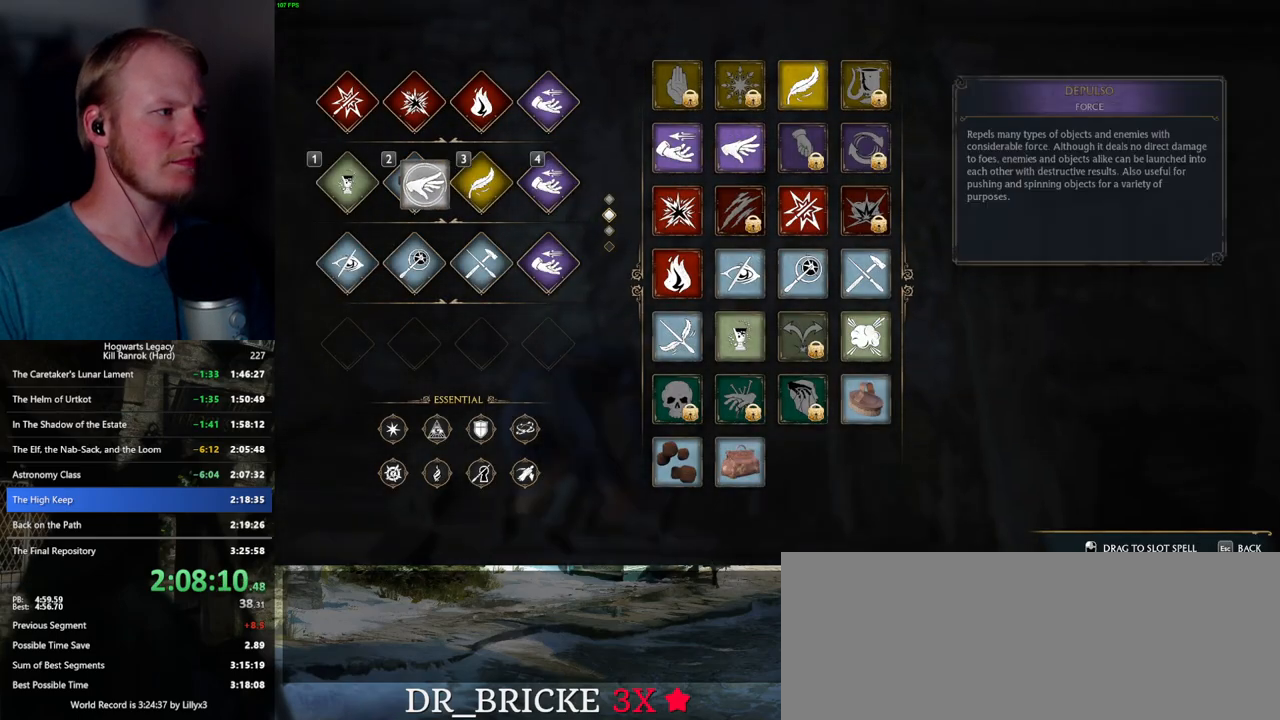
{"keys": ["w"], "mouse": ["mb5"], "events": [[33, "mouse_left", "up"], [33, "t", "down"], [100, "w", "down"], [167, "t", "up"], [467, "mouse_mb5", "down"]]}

________________________________________

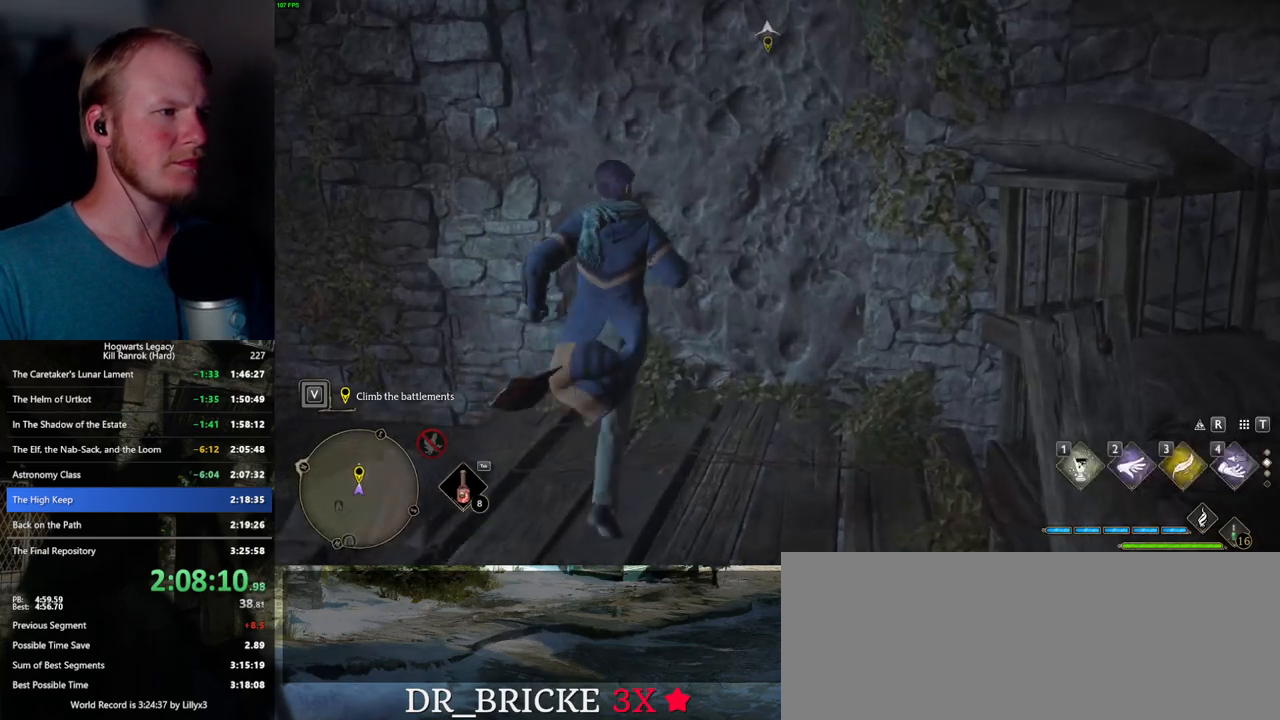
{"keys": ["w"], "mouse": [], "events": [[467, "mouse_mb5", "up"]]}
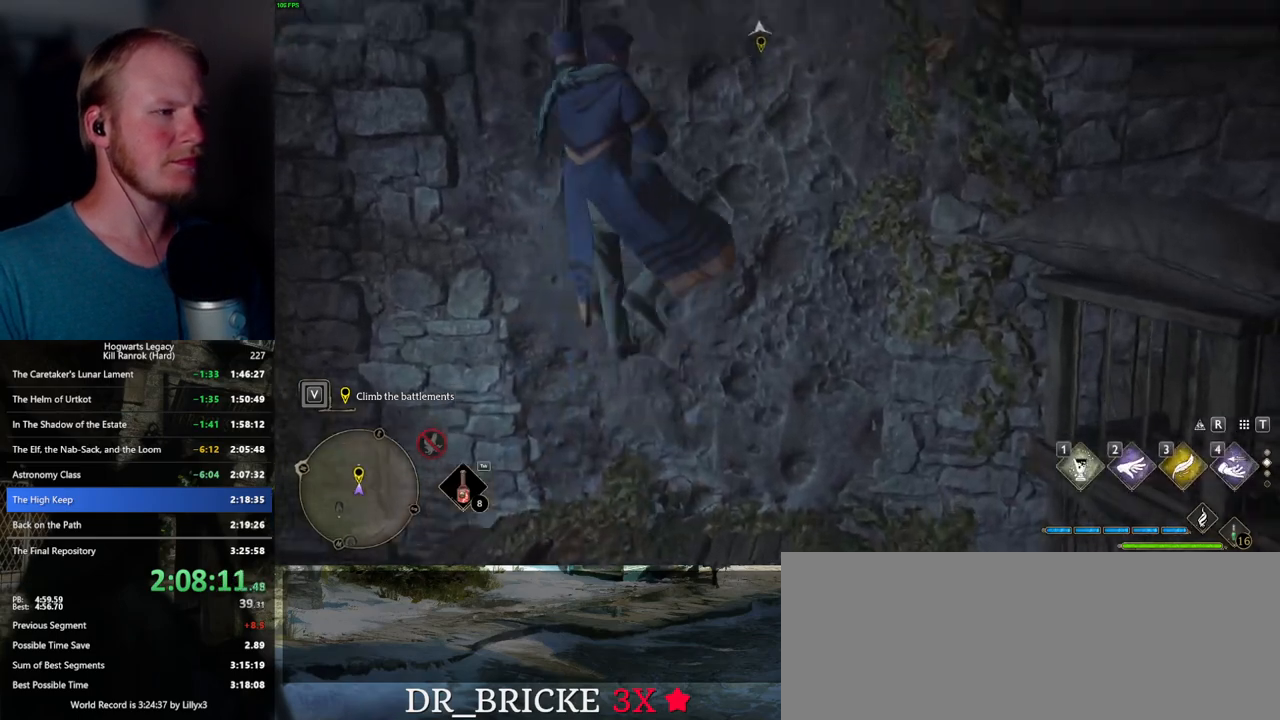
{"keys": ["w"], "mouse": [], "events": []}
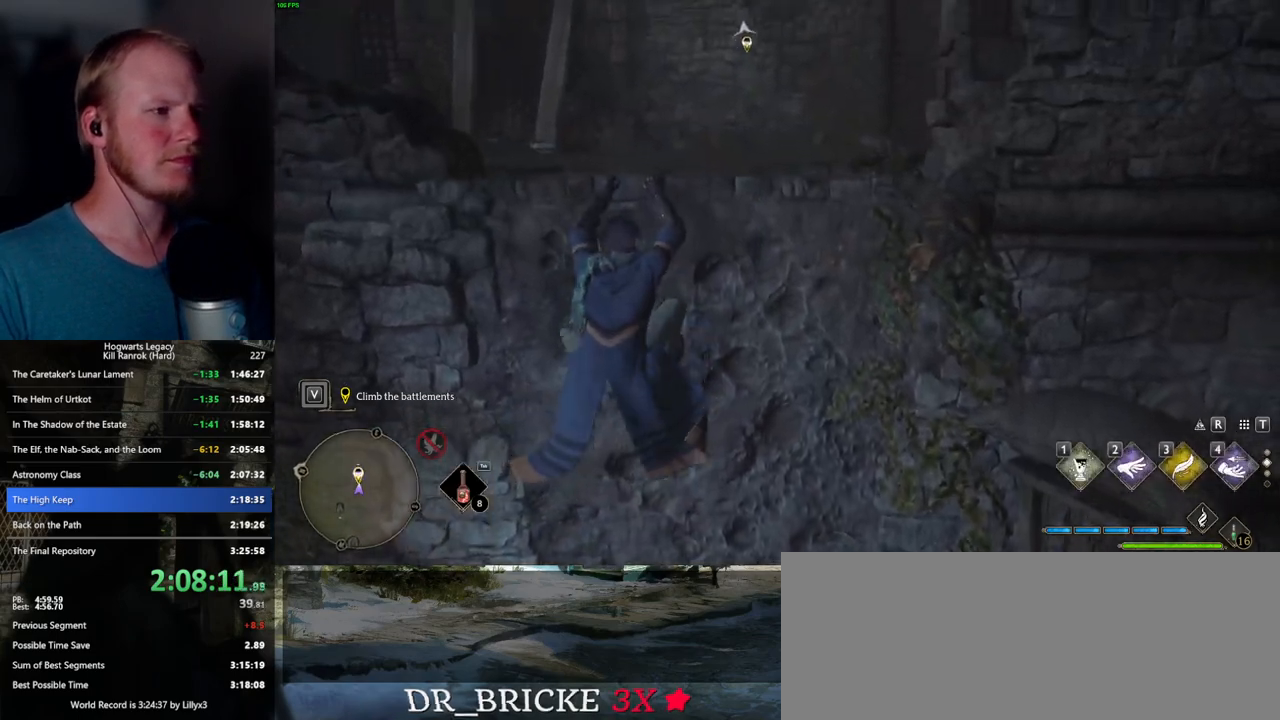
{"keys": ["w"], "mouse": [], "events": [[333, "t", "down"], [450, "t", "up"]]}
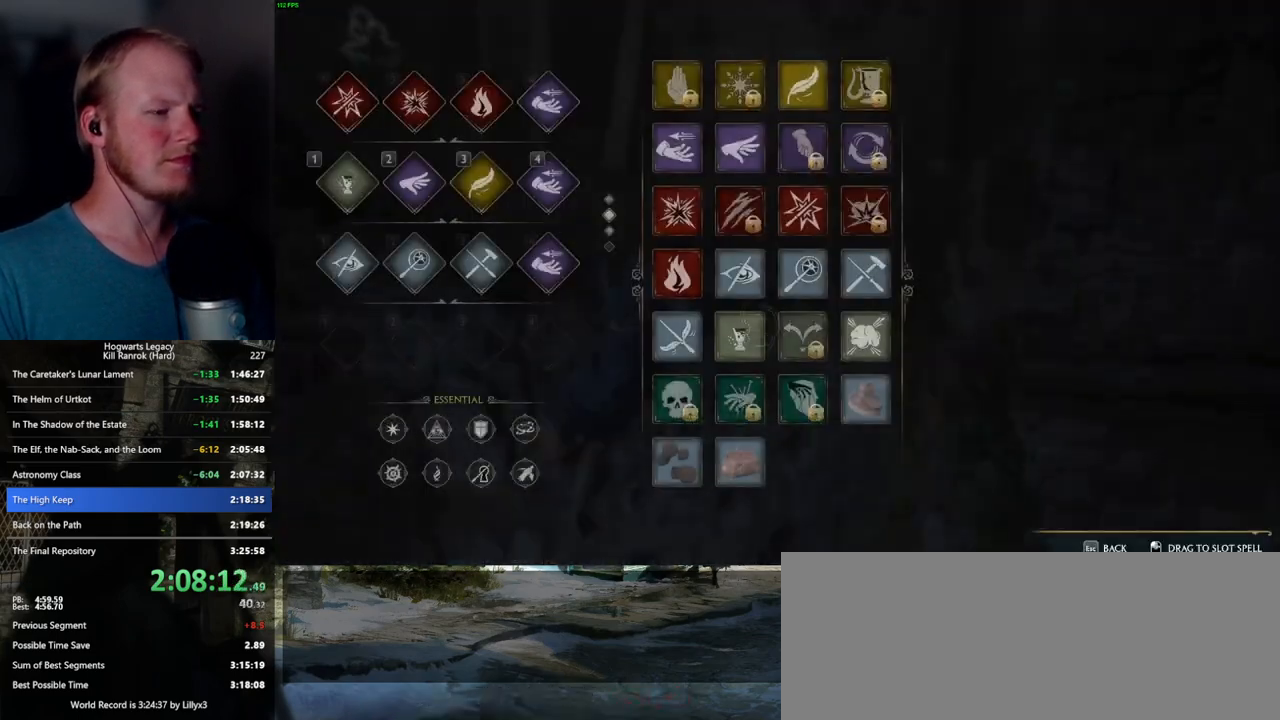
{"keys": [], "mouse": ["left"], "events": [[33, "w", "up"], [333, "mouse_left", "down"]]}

________________________________________

# EXERCISE DESCRIPTION
Looking at the records above, work out how many lines include the string "down". Give the number and nothing else.

# TASK RESPONSE
3